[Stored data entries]

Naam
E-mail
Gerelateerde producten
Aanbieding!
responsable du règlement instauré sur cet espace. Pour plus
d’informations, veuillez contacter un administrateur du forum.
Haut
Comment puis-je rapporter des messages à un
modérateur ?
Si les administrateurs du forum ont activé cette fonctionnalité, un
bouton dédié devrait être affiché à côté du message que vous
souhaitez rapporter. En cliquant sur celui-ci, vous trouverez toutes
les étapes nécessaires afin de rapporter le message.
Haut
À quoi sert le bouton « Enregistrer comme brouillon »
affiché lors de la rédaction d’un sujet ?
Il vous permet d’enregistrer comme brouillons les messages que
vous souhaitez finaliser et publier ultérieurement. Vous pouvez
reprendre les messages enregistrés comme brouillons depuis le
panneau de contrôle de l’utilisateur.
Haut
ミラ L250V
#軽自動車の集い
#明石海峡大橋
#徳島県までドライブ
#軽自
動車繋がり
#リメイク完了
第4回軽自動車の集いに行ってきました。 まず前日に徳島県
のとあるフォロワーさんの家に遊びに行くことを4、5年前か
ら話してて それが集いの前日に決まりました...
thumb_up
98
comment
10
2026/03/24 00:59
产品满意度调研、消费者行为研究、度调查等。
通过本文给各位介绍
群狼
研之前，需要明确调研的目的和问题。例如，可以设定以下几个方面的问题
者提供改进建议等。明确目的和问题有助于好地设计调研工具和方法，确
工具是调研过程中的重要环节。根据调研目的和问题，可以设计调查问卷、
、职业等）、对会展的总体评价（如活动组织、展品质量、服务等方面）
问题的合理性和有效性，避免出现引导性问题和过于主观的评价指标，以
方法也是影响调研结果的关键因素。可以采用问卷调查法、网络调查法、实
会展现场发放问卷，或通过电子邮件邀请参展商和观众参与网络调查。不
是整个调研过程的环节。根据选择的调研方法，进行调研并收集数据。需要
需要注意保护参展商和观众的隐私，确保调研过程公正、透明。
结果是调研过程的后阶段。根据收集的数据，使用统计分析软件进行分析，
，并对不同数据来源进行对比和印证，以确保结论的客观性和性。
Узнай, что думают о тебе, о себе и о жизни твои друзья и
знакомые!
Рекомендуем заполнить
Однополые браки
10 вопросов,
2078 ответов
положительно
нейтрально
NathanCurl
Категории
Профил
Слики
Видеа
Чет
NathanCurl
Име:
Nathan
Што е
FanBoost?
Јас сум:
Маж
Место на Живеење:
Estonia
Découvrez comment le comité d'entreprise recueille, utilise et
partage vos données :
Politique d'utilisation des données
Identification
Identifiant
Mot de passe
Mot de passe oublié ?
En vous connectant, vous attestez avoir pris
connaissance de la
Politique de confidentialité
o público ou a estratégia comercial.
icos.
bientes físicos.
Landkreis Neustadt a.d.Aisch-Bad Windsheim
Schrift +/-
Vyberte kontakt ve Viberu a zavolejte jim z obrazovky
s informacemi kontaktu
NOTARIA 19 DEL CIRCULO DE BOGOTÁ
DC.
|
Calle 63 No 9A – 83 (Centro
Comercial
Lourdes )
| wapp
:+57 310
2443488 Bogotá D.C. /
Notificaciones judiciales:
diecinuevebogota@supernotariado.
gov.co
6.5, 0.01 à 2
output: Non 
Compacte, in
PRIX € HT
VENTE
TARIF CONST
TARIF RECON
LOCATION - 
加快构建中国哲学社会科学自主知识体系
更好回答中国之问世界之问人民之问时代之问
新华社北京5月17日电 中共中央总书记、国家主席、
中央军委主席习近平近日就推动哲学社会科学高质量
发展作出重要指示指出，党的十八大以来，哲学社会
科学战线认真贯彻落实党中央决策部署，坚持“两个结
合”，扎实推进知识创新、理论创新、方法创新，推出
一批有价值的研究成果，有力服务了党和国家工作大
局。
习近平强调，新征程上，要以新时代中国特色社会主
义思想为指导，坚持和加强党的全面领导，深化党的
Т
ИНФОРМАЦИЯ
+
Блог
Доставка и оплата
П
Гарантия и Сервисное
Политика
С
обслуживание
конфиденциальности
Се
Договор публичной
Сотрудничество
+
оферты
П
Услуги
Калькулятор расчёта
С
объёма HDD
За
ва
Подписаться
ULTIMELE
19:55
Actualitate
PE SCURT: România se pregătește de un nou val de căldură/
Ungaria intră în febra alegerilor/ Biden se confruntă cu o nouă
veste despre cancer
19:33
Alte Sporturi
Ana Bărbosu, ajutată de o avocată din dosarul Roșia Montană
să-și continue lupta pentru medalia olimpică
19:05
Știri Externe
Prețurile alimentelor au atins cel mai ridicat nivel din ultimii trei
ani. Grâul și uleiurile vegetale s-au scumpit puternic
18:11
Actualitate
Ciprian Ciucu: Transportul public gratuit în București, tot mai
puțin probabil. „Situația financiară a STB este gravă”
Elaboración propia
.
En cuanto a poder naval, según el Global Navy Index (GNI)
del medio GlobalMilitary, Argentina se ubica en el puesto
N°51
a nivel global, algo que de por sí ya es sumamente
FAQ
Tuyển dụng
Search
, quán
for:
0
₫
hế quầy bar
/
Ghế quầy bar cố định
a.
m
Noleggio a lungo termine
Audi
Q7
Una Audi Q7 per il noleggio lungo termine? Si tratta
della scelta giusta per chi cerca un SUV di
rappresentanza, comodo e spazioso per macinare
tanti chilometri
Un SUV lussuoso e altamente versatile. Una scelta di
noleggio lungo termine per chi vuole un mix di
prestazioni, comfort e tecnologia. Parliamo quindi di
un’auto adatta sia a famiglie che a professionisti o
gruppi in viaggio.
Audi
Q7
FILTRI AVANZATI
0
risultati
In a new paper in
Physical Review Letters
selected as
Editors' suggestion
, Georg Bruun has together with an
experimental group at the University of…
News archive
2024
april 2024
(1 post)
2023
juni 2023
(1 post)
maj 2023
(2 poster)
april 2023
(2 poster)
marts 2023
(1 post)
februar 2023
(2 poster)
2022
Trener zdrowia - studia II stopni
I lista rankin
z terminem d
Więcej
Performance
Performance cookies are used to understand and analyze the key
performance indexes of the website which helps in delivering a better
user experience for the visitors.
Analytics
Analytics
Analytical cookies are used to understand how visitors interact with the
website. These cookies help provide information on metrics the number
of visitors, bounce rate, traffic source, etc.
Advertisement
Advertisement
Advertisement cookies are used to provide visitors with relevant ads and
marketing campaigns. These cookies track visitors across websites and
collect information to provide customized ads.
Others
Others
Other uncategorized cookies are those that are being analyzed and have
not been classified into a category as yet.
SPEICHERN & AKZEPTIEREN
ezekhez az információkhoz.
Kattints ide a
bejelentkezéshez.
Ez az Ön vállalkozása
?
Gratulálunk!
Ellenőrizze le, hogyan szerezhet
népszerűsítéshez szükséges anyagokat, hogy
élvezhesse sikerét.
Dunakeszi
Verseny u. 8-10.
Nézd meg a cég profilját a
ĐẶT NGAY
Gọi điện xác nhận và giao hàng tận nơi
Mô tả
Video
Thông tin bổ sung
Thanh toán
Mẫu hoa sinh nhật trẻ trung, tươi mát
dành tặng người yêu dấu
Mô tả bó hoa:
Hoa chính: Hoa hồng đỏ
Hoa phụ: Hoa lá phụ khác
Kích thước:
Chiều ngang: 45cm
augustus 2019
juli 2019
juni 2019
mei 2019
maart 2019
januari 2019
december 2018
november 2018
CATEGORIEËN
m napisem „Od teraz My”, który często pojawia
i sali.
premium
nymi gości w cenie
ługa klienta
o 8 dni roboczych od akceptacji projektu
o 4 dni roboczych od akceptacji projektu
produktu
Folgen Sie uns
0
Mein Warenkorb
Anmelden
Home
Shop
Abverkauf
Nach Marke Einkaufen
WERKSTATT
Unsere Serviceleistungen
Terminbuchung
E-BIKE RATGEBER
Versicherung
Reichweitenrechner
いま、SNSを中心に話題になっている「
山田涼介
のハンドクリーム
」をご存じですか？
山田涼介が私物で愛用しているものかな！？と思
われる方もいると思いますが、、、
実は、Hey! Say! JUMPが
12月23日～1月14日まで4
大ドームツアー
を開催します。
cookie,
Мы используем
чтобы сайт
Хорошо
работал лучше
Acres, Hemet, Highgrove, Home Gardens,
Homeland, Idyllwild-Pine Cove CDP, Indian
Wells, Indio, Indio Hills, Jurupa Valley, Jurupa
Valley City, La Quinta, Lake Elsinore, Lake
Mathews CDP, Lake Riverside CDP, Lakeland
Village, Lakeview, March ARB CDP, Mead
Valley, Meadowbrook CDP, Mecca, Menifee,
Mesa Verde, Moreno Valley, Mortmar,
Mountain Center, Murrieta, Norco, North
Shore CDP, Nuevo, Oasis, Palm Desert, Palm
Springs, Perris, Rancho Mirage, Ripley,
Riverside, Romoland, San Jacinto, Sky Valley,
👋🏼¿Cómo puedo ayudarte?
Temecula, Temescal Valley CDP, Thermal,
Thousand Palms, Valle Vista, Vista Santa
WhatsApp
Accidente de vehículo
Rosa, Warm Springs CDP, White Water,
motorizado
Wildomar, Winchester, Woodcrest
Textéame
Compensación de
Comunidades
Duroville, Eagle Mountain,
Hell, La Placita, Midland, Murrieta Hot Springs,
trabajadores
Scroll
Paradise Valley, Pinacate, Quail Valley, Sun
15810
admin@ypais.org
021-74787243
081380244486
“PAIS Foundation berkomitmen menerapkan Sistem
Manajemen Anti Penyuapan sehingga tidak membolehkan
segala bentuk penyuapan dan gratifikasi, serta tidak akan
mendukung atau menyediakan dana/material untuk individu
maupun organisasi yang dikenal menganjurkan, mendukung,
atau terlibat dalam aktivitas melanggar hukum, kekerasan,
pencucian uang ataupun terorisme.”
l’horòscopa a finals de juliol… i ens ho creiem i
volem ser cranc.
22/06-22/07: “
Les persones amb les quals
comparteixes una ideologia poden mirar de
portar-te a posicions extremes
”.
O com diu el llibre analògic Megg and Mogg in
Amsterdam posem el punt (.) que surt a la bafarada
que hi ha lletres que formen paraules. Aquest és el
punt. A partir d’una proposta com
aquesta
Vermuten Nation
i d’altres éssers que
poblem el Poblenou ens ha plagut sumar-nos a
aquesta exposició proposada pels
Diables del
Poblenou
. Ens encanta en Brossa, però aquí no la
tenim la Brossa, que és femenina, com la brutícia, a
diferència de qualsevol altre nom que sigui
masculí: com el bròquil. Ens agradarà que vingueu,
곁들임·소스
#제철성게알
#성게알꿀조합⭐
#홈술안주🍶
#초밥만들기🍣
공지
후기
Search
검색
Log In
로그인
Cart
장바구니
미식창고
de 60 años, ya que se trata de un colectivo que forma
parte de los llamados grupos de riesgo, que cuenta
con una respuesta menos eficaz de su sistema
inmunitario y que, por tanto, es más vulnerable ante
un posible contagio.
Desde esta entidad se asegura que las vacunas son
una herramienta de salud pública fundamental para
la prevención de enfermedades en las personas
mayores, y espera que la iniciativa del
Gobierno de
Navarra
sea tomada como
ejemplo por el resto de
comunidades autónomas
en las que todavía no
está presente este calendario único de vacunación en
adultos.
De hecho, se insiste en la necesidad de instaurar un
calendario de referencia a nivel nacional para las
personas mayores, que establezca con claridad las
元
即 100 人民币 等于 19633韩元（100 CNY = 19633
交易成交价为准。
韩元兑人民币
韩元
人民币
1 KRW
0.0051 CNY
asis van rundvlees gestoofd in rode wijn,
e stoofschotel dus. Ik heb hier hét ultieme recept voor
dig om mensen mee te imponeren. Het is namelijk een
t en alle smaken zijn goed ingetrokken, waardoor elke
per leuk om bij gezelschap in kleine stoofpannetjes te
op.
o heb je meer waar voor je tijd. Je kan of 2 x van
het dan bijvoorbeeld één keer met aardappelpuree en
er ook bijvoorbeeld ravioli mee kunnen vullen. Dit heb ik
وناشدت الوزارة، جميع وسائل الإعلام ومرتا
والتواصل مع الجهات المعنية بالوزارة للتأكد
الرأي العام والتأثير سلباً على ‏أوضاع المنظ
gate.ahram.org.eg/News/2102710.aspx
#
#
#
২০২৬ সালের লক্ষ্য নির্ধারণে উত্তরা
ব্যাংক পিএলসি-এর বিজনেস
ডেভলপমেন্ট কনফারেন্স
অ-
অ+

> _Exercise brief_
Identify each line in the stored data entries above that contains the word "These", and copy those lines in full.

> _Answer section_
website. These cookies help provide information on metrics the number
marketing campaigns. These cookies track visitors across websites and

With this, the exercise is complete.